Soon after that, I woke up a little bit. This time, what I remembered seeing and smelling in front of me were completely different from what I last saw and smelled before. Rather than the sweet natural sounds and scents, I felt like I was back in modern society and breathing in something manufactured, something that obviously seemed more human-made. All around me, I noticed white walls, white ceilings, white doors, even a white bed that I happened to be nestling in. What was going on with me? This seemed too conventional to feel like I made it into Heaven.

But just as I was about to ponder that possibility, a nurse opened the the door to my right and walked up to me with a look of relief on her face.

“Hello, Delia. I’m so glad that you are awake again.” I tried to speak, but my voice just didn’t find the strength for me to ask what was going on.

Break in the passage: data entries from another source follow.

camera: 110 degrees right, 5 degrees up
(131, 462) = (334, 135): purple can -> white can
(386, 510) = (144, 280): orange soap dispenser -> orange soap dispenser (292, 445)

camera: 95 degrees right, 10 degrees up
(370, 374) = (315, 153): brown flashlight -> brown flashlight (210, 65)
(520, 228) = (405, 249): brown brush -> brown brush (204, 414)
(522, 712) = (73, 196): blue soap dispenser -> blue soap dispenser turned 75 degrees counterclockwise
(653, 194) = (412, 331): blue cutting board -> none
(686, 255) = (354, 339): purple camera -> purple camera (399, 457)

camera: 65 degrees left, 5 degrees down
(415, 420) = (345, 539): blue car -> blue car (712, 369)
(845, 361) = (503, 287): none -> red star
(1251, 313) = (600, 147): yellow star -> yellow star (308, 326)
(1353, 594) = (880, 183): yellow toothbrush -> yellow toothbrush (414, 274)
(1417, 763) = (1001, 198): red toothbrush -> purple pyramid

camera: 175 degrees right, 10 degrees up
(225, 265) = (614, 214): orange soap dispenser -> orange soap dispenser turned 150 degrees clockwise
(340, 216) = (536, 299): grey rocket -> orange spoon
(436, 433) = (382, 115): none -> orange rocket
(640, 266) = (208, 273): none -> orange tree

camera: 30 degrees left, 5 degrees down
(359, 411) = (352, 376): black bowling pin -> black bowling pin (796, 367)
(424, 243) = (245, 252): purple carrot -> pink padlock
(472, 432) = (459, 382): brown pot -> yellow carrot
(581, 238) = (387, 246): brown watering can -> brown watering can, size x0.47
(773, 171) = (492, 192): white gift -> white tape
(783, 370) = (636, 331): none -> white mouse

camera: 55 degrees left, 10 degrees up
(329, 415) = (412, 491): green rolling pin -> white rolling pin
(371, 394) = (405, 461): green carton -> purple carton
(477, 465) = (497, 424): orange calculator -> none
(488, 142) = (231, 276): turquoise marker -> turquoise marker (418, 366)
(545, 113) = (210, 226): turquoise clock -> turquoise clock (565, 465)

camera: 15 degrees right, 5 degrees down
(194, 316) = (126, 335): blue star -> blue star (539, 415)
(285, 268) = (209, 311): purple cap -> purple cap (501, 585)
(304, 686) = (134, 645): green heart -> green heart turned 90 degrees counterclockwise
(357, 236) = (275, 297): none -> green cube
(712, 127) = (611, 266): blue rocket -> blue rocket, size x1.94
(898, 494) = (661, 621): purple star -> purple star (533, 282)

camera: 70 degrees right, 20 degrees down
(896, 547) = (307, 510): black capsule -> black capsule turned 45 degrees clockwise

“Your friend, Chloe, saw you falling inside the river. She ran as quickly as possible to search for a nearby phone to call 911 with. Interestingly enough, when the paramedics saw you, they said they found you still submerged in the river and noticed enough air in your lungs for them to think that perhaps you had not drowned, even though you were at the bottom of the river. I personally think it was a miracle that you could not  have allowed yourself to be weighed down by the river and that you managed to pull through long enough for the paramedics to reach you.”

As soon as she told me that, I felt a faint grin creeping up on my face. “Thank you,” was all I remembered whispering to her.

“I will pass the word along to Chloe and let her know that you’re okay. For the time being, I recommend that you sit back and relax for another couple days. The doctors will be in soon to check up on you and we’ll see what must be done with you from there.”

“Could you let my parents know, too?” I caught myself whispering to the nurse before she left. “Please?”

“Sure thing, hon,” she reassured me. “I’ll pass it along to them, too.”

As soon as she left, that’s when I began to feel content and slinking back into bed. I didn’t know exactly what it was that I went through, but I could have sworn that it was far from it being a dream. It never felt like I was asleep. It just felt more like I might have died and yet have not died. What would I possibly have seen if I didn’t feel like I was in my body the whole time?